Exercise brief => Please put the lines of the material below into a JSON list of strings, one string per line, with blank lines left out. Begin at the line that contains "scientific name: Phlebia tremellosa" and stop after the last line of the material.

-- BEGIN Supplied material --

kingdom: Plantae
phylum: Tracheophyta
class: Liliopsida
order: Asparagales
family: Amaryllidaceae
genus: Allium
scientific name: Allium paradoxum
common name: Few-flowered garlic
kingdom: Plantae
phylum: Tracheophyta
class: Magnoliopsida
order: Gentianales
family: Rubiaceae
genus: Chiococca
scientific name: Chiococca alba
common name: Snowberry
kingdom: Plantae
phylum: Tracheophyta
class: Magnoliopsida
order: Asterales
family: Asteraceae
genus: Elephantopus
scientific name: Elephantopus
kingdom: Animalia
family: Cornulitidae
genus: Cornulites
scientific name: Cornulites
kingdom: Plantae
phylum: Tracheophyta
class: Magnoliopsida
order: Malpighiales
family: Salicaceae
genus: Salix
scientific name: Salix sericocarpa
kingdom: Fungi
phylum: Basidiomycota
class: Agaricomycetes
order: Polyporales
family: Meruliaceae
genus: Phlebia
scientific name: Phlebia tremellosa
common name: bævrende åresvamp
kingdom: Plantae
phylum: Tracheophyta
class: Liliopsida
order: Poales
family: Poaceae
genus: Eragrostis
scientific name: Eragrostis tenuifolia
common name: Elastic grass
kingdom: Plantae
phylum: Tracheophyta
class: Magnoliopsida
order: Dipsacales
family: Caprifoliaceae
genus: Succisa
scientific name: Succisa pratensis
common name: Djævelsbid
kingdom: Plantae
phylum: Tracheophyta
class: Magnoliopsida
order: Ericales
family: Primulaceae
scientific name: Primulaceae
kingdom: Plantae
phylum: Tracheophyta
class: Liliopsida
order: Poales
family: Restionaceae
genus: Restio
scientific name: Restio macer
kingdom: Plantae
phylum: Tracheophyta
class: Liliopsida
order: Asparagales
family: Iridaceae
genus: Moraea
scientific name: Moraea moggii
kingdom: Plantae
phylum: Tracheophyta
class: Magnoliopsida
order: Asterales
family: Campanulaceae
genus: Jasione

-- END Supplied material --

Response =>
[
  "scientific name: Phlebia tremellosa",
  "common name: bævrende åresvamp",
  "kingdom: Plantae",
  "phylum: Tracheophyta",
  "class: Liliopsida",
  "order: Poales",
  "family: Poaceae",
  "genus: Eragrostis",
  "scientific name: Eragrostis tenuifolia",
  "common name: Elastic grass",
  "kingdom: Plantae",
  "phylum: Tracheophyta",
  "class: Magnoliopsida",
  "order: Dipsacales",
  "family: Caprifoliaceae",
  "genus: Succisa",
  "scientific name: Succisa pratensis",
  "common name: Djævelsbid",
  "kingdom: Plantae",
  "phylum: Tracheophyta",
  "class: Magnoliopsida",
  "order: Ericales",
  "family: Primulaceae",
  "scientific name: Primulaceae",
  "kingdom: Plantae",
  "phylum: Tracheophyta",
  "class: Liliopsida",
  "order: Poales",
  "family: Restionaceae",
  "genus: Restio",
  "scientific name: Restio macer",
  "kingdom: Plantae",
  "phylum: Tracheophyta",
  "class: Liliopsida",
  "order: Asparagales",
  "family: Iridaceae",
  "genus: Moraea",
  "scientific name: Moraea moggii",
  "kingdom: Plantae",
  "phylum: Tracheophyta",
  "class: Magnoliopsida",
  "order: Asterales",
  "family: Campanulaceae",
  "genus: Jasione"
]